Quels sont les polluants visés et pourquoi ils inquiètent
Les médecins identifient trois grandes familles de contaminants :
| Type de polluant | Principales préoccupations | Actions demandées |
|---|---|---|
| Pesticides | Risques hormonaux, effets chroniques, exposition répétée | Renforcement des contrôles près des captages, réduction des épandages |
| PFAS (polluants « éternels ») | Bioaccumulation, difficulté d’élimination, lien avec cancers et troubles métaboliques | Limitation des rejets, amélioration des traitements d’eau, principe pollueur‑payeur |
| Microplastiques | Effets encore mal connus, présence ubiquitaire dans l’environnement | Meilleure surveillance et réduction des sources plastiques |
Conséquences sanitaires et incertitudes
Les praticiens mettent en garde contre des effets variés : atteintes du système endocrinien, perturbations du système nerveux et immunitaire, augmentation du risque de maladies cardiovasculaires et de cancers, ainsi que des troubles de la fertilité et des pathologies neurodégénératives.
Cependant, évaluer précisément le danger posé par une substance présente dans l’eau reste complexe.
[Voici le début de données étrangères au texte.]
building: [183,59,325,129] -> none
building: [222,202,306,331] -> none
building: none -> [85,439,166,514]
La simple détection d’un contaminant ne signifie pas automatiquement un risque immédiat : ce qui importe est la concentration, la durée d’exposition et les effets cumulés au fil du temps.
Des demandes claires adressées au gouvernement
Dans une lettre officielle, les URPS‑ML réclament plusieurs axes d’intervention : élargir la liste des substances surveillées, renforcer les dispositifs de filtration et de traitement, réduire l’usage des PFAS et des plastiques, et favoriser le développement de l’agriculture biologique plutôt que l’agriculture intensive.
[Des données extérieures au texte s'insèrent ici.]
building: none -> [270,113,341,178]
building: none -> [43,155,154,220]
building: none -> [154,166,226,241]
Fin mai, les députés ont en partie tenté d’agir en votant un article imposant aux préfets d’encadrer les pratiques agricoles autour des captages les plus touchés. Mais la gauche parlementaire juge cette mesure trop limitée, arguant qu’elle laisse de côté trop de points d’alimentation en eau potable.
La controverse se cristallise donc sur le périmètre d’intervention et sur la rapidité des mesures : faut‑il privilégier des interdictions larges, des zones tampons strictes, ou des solutions techniques de traitement ?
En toile de fond, la question du coût et de la responsabilité — qui paie pour nettoyer et prévenir la pollution — alimente aussi les débats politiques et juridiques, alors que certaines décisions sont actuellement examinées au plan réglementaire et judiciaire.
Sources : URPS‑ML, ministère de la Santé, AFP.